When you want to keep the model's accuracy but make it easier to share or download.
Syntax
NLP
from transformers import DistilBertForSequenceClassification, DistilBertTokenizer
import torch

# Load original model and tokenizer
model_name = 'bert-base-uncased'
tokenizer = DistilBertTokenizer.from_pretrained(model_name)

# Distillation example: load a smaller distilled model
distilled_model = DistilBertForSequenceClassification.from_pretrained('distilbert-base-uncased')

# Quantization example (PyTorch dynamic quantization)
quantized_model = torch.quantization.quantize_dynamic(
    distilled_model, {torch.nn.Linear}, dtype=torch.qint8
)

Distillation means training a smaller model to mimic a bigger model's behavior.

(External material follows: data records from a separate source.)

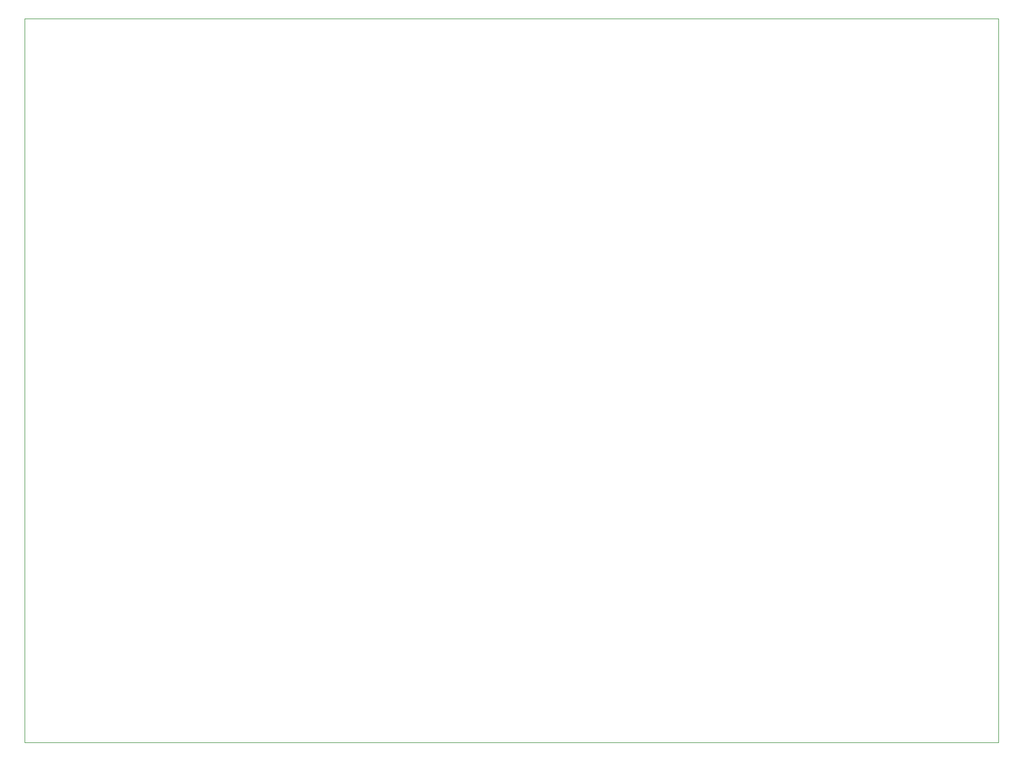
<source format=gbr>
%TF.GenerationSoftware,KiCad,Pcbnew,7.0.7*%
%TF.CreationDate,2025-08-02T13:59:43+07:00*%
%TF.ProjectId,uno-r4-shield-template,756e6f2d-7234-42d7-9368-69656c642d74,rev?*%
%TF.SameCoordinates,Original*%
%TF.FileFunction,Profile,NP*%
%FSLAX46Y46*%
G04 Gerber Fmt 4.6, Leading zero omitted, Abs format (unit mm)*
G04 Created by KiCad (PCBNEW 7.0.7) date 2025-08-02 13:59:43*
%MOMM*%
%LPD*%
G01*
G04 APERTURE LIST*
%TA.AperFunction,Profile*%
%ADD10C,0.120000*%
%TD*%
G04 APERTURE END LIST*
D10*
X75500000Y-144700000D02*
X75500000Y-32600000D01*
X226300000Y-32600000D02*
X226300000Y-144700000D01*
X226300000Y-144700000D02*
X75500000Y-144700000D01*
X75500000Y-32600000D02*
X226300000Y-32600000D01*
M02*

</source>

Quantization means reducing the precision of numbers in the model to save space and speed up.

Examples
This loads a smaller version of BERT that is faster and lighter.
NLP
# Distillation: Load a smaller pretrained distilled model
from transformers import DistilBertForSequenceClassification
model = DistilBertForSequenceClassification.from_pretrained('distilbert-base-uncased')
This reduces model size and speeds up inference by using 8-bit integers instead of 32-bit floats.
NLP
# Quantization: Apply dynamic quantization to a PyTorch model
import torch
quantized_model = torch.quantization.quantize_dynamic(
    model, {torch.nn.Linear}, dtype=torch.qint8
)
Sample Model

This code loads a small distilled BERT model, runs a sample sentence through it, then applies quantization to make it smaller and faster. It compares the outputs before and after quantization.

NLP
from transformers import DistilBertForSequenceClassification, DistilBertTokenizer
import torch

# Load tokenizer and distilled model
model_name = 'distilbert-base-uncased'
tokenizer = DistilBertTokenizer.from_pretrained(model_name)
model = DistilBertForSequenceClassification.from_pretrained(model_name)

# Sample text
text = "I love learning about AI!"
inputs = tokenizer(text, return_tensors='pt')

# Run original model
with torch.no_grad():
    original_outputs = model(**inputs)
    original_logits = original_outputs.logits

# Apply dynamic quantization
quantized_model = torch.quantization.quantize_dynamic(
    model, {torch.nn.Linear}, dtype=torch.qint8
)

# Run quantized model
with torch.no_grad():
    quantized_outputs = quantized_model(**inputs)
    quantized_logits = quantized_outputs.logits

# Print logits from both models
print(f"Original logits: {original_logits}")
print(f"Quantized logits: {quantized_logits}")
OutputSuccess
Important Notes

Quantization may slightly reduce accuracy but improves speed and size.

Distillation requires training or using a pretrained smaller model.

Always test optimized models to ensure they still work well for your task.

Summary

Model optimization makes AI models smaller and faster.

Distillation trains a smaller model to copy a bigger one.

Quantization reduces number precision to save space and speed up.